Nos clochers

 Les clochers dans nos villages  

 

 

Pourquoi les clochers ont-elles tant d'importance dans une ville, un village?

Par leurs carillons variés, les cloches rythment la vie paroissiale, annonçant les messes, invitant aux célébrations des événements de la vie, mariage, baptême, funérailles. La cloche égrène les heures et pour ponctuer les journées de travail, elle escfait retentir l'angélus. Pendant des périodes sombres, elle donnait l'alerte en prévenant la population du danger en sonnant le tocsin.

 

Comment est née la cloche?

La plus ancienne cloche de métal date de l'âge de bronze. Les premiers chrétiens en firent un symbole d'appel et de ralliement, elle était appelée « signum ». A partir du Ve siècle, la cloche rythme le quotidien des monastères à la place du simandre (plaque de bois frappée avec un maillet). Selon la tradition, ce serait saint Paulin, évêque de Nola en Italie, qui introduisit l'usage de la cloche dans les églises. Elle était coulée, au VIIe siècle, à proximité des monastères et églises par des fondeurs ambulants appelés saintiers. Il faut attendre le XIIIe et les progrès de la technique, pour voir se couler des cloches en bronze de grande taille dans des ateliers spécialisés. La plus grosse cloche française est aujourd'hui « la Savoyarde » au Sacré Coeur de Montmartre (près de 19 tonnes).

 

 

Dès sa conception, la cloche possède une note déterminée par sa taille. Plus elle est grosse, plus le son est grave. Toutefois, une fois frappée, la cloche ne donne pas qu'une note mais une mélodie.

 

La tradition veut qu'une cloche avant d'être hissée dans le clocher soit accueillie par la communauté sur laquelle « elle régnera ». L'Eglise a institué une cérémonie particulière appelée « baptême des cloches », bénédiction qui respecte les rites du baptême des hommes avec parrain et marraine et dont souvent les noms sont gravés dans le bronze. Les cloches chrétiennes se taisent du Jeudi saint à la Veillée pascale où elles vont sonner, à toute volée, pour annoncer le message de la Résurrection, de la vie.

 

Christiane Méténier (Jenzat)

 


 

 

 

Fêtes patronales et églises paroissiales 

Pendant l’été, nous célébrons des fêtes patronales dans plusieurs églises de notre paroisse «Saint-Léger Sainte-Procule n: les Fiacre, les Martin, Maurice, Procule, Symphorien, Radegonde... et tous les autres qui patronnent nos églises.  

 

Quelle est la caractéristique des fêtes patronales ?
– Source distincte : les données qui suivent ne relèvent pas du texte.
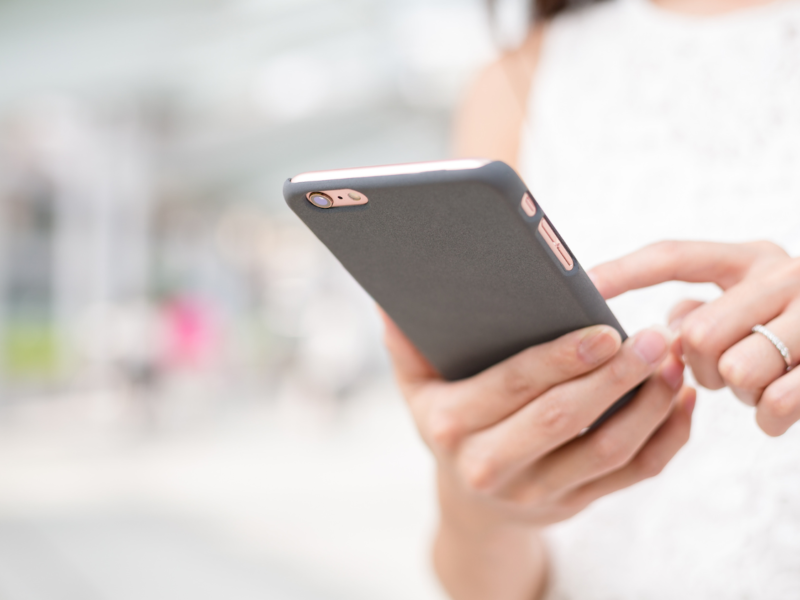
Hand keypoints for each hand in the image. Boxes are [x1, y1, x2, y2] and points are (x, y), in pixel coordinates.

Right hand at [381, 309, 693, 598]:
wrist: (471, 504)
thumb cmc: (449, 424)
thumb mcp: (416, 386)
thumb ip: (406, 340)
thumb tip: (390, 293)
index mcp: (449, 426)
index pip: (510, 386)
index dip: (559, 359)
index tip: (604, 330)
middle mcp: (489, 465)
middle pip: (563, 419)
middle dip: (614, 377)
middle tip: (654, 337)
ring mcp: (536, 492)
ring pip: (606, 451)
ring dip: (648, 406)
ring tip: (672, 363)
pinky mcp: (575, 504)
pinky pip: (631, 475)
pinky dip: (666, 440)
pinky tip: (680, 402)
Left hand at [590, 240, 799, 436]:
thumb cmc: (799, 334)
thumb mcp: (753, 306)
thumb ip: (703, 308)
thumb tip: (658, 332)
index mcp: (751, 258)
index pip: (673, 256)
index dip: (623, 272)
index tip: (582, 286)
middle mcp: (785, 274)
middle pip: (697, 333)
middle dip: (699, 366)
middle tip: (721, 370)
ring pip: (734, 372)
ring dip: (737, 392)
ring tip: (759, 382)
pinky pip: (775, 404)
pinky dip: (768, 418)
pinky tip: (778, 407)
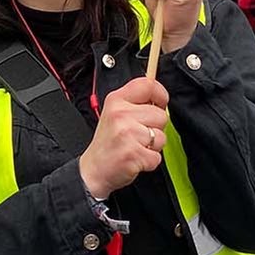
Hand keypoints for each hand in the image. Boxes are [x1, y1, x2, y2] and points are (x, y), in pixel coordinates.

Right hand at [78, 77, 169, 198]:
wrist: (93, 170)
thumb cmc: (107, 142)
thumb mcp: (114, 113)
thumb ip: (134, 102)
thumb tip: (159, 98)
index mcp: (116, 100)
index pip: (147, 85)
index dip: (160, 94)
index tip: (159, 103)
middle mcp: (120, 114)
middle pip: (160, 114)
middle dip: (156, 127)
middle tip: (139, 134)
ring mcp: (127, 134)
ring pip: (161, 136)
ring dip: (153, 146)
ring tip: (136, 146)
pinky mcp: (133, 153)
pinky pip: (157, 156)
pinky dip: (149, 161)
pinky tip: (135, 158)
Le rituel qui se pratique pendant les fêtes patronales se déroule généralement dans le cadre géographique et social du village. Il s'insère dans un programme de festivités laïques (concours de pétanque ou jeux, bals, repas collectifs...) et regroupe, pendant une journée ou une matinée, le prêtre desservant, les fidèles, les familles, les membres du comité des fêtes, les per sonnalités politiques municipales...

 

Le schéma commun se développe en quatre séquences, dont l'ordre peut être légèrement modifié selon les lieux. Centré autour des pratiques religieuses, il constitue un espace-temps privilégié de représentation des pouvoirs locaux: messe avec vénération des reliques... procession dans les rues du village, discours des autorités politiques et apéritif offert par la municipalité.

 

Où en sommes-nous de nos fêtes patronales ?

Même si ce schéma est caractéristique des fêtes patronales, certaines variations locales permettent de montrer la souplesse de cet ensemble rituel. Chez nous, les églises paroissiales des villages font l'objet d'une messe et quelquefois, d'une procession. Ces dévotions prennent alors le sens d'un pèlerinage et d'un acte de mémoire à la fois pour les fidèles, le desservant et les familles réunies.